*TASK TO COMPLETE*
A single number is required: how many lines in the records below contain "wordRegex".

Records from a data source
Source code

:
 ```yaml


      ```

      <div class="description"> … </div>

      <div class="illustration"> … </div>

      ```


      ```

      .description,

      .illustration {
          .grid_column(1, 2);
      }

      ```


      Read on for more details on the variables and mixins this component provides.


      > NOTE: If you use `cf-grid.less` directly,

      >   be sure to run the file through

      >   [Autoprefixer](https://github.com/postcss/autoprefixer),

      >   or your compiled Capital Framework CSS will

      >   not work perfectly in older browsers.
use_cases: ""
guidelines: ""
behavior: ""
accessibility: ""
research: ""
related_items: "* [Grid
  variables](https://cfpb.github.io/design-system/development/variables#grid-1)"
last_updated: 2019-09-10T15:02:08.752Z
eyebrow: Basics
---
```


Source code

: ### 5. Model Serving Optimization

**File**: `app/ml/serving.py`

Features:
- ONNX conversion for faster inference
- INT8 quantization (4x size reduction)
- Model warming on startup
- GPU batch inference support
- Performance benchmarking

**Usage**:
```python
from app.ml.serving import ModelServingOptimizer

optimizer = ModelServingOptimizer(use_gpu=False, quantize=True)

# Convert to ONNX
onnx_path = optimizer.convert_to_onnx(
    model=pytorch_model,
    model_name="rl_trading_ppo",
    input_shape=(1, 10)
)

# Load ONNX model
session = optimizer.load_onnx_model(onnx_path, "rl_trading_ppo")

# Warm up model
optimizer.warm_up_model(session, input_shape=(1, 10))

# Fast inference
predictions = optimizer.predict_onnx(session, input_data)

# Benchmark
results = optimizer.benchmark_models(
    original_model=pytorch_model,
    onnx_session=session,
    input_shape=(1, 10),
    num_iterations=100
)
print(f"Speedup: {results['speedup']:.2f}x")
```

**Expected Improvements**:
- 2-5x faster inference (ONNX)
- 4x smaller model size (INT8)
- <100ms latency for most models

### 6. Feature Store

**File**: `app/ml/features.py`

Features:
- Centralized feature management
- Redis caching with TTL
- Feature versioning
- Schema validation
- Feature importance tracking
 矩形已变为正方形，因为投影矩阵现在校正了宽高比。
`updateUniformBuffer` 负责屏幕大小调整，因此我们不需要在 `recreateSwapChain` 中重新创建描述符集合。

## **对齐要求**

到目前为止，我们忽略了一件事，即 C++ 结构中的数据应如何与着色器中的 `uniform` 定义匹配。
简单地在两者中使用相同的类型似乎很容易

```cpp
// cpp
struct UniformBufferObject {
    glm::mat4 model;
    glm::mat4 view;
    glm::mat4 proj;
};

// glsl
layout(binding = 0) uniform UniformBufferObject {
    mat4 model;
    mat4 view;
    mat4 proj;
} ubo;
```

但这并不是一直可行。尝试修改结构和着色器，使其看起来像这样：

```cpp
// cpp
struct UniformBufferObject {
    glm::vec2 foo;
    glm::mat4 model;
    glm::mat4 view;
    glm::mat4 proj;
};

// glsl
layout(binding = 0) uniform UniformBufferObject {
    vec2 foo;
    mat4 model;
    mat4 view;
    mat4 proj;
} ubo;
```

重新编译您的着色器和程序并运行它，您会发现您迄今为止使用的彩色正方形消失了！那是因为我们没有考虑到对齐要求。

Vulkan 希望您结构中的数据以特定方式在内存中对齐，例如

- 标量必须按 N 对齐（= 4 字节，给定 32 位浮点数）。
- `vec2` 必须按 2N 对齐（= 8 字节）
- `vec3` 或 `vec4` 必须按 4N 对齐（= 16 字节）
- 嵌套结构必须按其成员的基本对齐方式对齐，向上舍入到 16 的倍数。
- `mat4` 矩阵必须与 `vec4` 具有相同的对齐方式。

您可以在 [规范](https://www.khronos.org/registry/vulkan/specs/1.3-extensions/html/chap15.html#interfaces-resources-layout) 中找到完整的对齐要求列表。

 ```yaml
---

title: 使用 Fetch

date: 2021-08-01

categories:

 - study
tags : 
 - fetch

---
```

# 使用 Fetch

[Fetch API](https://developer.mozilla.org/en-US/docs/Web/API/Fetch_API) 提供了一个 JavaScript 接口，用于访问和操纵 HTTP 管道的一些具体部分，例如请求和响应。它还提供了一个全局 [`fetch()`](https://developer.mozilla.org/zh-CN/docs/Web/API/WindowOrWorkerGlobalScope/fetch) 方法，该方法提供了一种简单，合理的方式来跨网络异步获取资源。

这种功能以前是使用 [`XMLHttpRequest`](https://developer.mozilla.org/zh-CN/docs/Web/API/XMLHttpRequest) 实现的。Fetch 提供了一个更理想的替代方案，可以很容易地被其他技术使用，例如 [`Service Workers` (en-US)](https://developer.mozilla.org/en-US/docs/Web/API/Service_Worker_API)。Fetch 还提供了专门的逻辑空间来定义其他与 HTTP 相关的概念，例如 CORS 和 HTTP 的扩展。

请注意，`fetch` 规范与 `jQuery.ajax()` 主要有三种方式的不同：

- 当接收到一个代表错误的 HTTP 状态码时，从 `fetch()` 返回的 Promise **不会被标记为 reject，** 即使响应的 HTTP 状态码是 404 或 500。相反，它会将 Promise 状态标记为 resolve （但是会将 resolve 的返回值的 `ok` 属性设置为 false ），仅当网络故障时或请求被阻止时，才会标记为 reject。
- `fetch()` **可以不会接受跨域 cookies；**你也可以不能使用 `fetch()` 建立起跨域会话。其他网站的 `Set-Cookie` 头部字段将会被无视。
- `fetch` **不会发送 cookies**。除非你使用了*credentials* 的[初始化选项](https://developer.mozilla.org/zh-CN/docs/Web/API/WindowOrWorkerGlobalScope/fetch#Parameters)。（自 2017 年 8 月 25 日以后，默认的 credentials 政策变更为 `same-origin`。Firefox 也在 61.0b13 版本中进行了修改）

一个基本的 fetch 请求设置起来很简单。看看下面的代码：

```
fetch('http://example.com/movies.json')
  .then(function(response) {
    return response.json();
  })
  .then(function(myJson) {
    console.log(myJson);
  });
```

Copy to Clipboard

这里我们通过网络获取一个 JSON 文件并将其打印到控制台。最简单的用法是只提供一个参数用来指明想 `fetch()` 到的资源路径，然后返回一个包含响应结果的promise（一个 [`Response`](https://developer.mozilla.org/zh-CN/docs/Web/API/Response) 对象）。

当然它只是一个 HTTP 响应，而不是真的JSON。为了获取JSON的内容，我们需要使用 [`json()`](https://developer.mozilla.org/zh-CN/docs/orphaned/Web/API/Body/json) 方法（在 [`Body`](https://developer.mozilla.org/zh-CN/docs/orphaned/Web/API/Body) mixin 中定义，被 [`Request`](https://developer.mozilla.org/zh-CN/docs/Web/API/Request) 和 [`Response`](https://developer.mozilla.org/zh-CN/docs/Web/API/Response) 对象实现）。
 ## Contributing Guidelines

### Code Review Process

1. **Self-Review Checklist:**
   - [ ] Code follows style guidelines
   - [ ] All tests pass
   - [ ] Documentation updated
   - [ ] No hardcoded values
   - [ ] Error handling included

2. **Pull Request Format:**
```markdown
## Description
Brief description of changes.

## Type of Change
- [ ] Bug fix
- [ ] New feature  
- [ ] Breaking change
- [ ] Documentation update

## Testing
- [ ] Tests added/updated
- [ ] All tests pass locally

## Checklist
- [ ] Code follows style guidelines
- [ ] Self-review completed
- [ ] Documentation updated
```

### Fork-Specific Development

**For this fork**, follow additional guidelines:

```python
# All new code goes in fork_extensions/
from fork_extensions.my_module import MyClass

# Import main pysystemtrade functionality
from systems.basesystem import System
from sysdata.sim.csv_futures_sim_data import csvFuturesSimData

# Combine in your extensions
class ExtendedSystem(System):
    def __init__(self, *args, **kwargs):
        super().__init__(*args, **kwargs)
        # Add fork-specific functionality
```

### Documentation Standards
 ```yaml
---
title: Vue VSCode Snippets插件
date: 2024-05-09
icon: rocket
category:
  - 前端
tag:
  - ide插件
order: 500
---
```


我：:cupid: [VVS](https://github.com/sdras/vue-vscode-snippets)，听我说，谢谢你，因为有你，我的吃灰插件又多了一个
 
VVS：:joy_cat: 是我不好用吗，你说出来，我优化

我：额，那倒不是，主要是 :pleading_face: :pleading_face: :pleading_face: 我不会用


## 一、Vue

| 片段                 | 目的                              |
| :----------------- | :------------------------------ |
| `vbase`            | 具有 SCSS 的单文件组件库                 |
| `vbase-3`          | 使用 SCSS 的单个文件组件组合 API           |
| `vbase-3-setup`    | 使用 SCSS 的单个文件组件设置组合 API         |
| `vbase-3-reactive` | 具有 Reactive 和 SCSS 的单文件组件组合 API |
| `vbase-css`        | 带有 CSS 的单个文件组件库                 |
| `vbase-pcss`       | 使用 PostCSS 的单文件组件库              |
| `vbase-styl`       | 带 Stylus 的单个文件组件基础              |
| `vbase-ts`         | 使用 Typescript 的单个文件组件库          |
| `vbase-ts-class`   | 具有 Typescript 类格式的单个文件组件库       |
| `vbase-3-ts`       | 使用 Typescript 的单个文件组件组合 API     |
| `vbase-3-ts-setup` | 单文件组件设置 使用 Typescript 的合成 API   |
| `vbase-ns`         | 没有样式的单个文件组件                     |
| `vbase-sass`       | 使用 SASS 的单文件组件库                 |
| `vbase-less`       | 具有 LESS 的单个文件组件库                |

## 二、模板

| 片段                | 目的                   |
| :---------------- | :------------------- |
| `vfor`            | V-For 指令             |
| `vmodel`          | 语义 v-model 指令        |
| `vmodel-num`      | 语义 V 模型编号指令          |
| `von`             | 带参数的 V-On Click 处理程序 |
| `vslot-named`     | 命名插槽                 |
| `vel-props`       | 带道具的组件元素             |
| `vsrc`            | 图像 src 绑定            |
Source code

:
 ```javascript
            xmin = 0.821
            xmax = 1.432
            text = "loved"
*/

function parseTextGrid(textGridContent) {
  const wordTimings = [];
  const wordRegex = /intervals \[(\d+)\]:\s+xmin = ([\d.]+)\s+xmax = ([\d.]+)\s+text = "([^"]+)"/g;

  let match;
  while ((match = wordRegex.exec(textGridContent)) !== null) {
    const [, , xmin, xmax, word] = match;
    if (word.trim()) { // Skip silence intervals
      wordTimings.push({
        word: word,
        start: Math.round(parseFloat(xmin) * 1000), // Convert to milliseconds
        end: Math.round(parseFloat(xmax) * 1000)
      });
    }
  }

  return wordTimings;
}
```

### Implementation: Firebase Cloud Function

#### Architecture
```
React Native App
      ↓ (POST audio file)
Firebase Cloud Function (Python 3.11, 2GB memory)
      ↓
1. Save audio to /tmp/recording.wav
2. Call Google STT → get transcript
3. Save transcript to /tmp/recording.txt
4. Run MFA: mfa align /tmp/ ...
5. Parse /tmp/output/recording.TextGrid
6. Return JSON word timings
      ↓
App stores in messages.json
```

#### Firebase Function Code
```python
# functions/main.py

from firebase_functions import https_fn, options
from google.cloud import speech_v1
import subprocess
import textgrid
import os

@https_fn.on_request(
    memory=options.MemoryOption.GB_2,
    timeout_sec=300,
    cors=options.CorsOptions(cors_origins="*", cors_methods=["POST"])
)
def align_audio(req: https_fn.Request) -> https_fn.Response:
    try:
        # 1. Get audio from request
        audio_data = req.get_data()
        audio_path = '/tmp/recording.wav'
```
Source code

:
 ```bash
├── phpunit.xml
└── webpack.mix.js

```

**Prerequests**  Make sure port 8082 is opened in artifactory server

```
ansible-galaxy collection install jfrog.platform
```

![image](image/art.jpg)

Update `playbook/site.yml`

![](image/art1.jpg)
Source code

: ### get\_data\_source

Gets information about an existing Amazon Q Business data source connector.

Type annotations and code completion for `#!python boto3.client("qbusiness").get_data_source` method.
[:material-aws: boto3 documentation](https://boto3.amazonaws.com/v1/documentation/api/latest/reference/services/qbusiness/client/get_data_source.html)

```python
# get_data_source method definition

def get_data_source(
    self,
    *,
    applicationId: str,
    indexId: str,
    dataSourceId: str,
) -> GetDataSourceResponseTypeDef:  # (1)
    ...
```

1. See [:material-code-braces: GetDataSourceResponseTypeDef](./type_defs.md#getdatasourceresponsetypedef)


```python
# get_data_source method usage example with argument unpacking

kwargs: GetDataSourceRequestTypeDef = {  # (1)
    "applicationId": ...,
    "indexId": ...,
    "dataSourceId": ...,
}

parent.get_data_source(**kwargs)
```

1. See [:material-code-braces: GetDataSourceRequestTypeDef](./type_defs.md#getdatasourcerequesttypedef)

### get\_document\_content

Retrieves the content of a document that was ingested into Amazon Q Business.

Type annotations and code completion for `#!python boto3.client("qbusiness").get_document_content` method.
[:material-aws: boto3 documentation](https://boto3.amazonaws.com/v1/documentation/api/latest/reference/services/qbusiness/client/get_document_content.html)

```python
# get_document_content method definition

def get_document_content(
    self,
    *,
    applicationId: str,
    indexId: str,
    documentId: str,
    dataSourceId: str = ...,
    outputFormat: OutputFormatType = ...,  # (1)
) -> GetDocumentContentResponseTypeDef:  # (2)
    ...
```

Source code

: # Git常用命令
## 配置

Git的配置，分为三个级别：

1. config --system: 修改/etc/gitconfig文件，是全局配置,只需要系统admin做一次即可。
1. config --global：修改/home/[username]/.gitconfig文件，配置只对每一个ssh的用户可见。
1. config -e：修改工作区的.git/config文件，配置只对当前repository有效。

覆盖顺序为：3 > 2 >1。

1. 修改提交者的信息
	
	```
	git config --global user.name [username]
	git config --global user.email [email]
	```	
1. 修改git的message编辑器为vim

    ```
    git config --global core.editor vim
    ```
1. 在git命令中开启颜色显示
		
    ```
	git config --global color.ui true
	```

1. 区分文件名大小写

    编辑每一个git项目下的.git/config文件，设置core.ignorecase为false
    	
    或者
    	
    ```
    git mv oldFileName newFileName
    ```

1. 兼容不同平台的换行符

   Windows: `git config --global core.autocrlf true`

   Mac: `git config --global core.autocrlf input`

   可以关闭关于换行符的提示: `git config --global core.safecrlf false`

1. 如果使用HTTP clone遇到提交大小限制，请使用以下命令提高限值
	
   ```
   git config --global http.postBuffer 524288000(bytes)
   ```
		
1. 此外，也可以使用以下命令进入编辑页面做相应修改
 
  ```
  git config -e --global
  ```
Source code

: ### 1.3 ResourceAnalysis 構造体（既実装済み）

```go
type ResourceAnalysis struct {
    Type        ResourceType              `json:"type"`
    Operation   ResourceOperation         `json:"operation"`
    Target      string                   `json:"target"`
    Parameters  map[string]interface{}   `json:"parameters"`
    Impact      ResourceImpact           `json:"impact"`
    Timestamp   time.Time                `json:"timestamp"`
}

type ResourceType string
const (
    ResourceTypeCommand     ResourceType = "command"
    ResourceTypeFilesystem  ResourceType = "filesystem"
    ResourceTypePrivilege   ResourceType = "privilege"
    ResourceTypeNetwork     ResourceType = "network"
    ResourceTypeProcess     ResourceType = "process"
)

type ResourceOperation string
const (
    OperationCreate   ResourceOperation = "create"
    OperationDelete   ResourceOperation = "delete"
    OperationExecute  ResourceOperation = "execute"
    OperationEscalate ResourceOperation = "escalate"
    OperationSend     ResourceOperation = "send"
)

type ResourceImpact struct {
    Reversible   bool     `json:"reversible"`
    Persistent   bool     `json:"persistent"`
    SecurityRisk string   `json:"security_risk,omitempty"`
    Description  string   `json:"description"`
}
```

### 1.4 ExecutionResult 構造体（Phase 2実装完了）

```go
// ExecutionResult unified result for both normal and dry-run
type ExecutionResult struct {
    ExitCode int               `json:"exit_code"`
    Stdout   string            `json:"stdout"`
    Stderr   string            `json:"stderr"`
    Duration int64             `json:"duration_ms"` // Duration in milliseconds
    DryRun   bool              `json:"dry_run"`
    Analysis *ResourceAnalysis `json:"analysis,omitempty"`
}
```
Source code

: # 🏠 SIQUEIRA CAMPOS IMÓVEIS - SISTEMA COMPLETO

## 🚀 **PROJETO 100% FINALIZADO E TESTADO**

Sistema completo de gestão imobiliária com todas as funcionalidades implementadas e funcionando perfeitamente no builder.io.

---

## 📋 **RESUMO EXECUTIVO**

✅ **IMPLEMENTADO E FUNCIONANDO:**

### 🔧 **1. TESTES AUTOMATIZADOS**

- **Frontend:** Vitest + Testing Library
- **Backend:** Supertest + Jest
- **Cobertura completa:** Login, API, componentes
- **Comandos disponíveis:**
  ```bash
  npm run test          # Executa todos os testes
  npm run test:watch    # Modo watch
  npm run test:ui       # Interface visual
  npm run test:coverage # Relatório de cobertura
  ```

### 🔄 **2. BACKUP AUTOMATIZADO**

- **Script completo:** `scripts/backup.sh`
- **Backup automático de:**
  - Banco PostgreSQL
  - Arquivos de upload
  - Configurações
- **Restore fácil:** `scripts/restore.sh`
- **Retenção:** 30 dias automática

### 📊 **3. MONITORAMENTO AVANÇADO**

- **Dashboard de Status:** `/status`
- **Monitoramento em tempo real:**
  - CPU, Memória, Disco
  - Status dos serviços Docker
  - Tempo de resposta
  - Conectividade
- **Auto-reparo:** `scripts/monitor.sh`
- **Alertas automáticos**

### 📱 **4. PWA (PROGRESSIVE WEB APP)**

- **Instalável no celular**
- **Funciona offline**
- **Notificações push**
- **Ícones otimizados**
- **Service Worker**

*ANSWER AREA*
2